Threshold-driven modeling of urban heat exposure under impervious surface expansion: a decadal remote sensing assessment of Shanghai
摘要
Urban heat exposure poses an escalating public health risk in rapidly urbanizing megacities. This study quantified the decadal linkage between impervious surface expansion and land surface temperature (LST) in Shanghai (2013–2023) using multi-temporal Landsat imagery on Google Earth Engine. Impervious surfaces were delineated via an NDVI–NDBI threshold and refined using machine-learning classifiers, while LST was retrieved through a radiative-transfer inversion and validated against MODIS datasets.
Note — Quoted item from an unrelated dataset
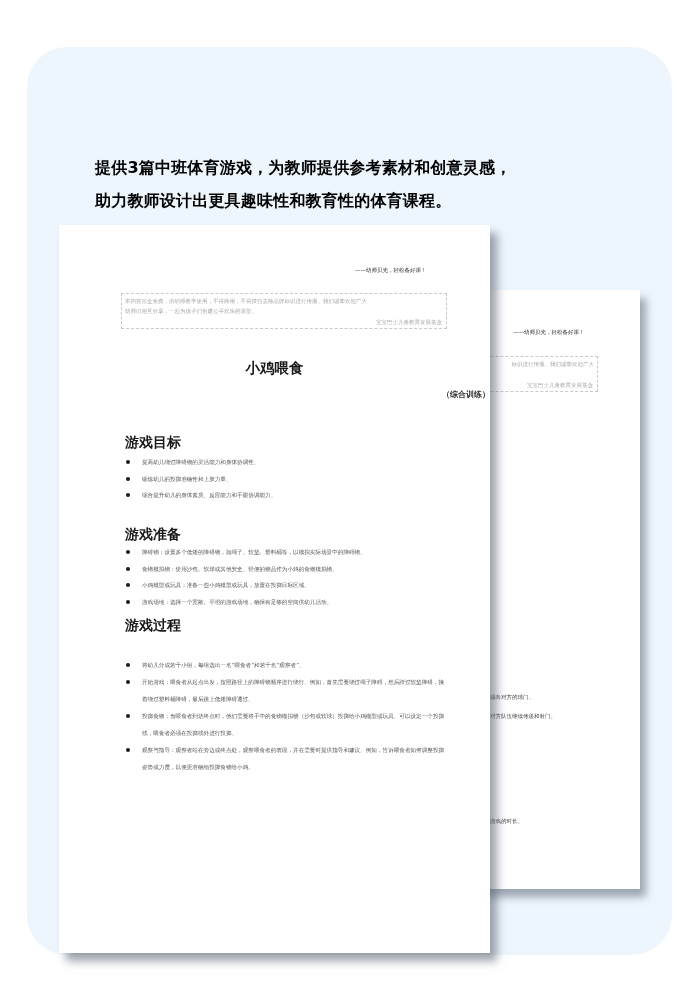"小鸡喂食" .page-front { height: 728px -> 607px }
A strong positive relationship was observed between impervious-surface density and LST across spatial and seasonal dimensions, with core urban areas approximately 4–5 °C hotter than surrounding zones. Polynomial regression and geographically weighted regression revealed a nonlinear threshold at ~ 40% impervious cover, beyond which heat accumulation intensified disproportionately. Buffer-based gradient analysis further confirmed an outwardly increasing thermal risk. Incorporating ERA5 meteorological variables enhanced model explanatory power and enabled partial-correlation analyses isolating the effects of surface greenness and land cover. These findings provide quantitative evidence for threshold-driven urban heat mechanisms and a replicable workflow for thermal-exposure mapping and risk mitigation in high-density cities.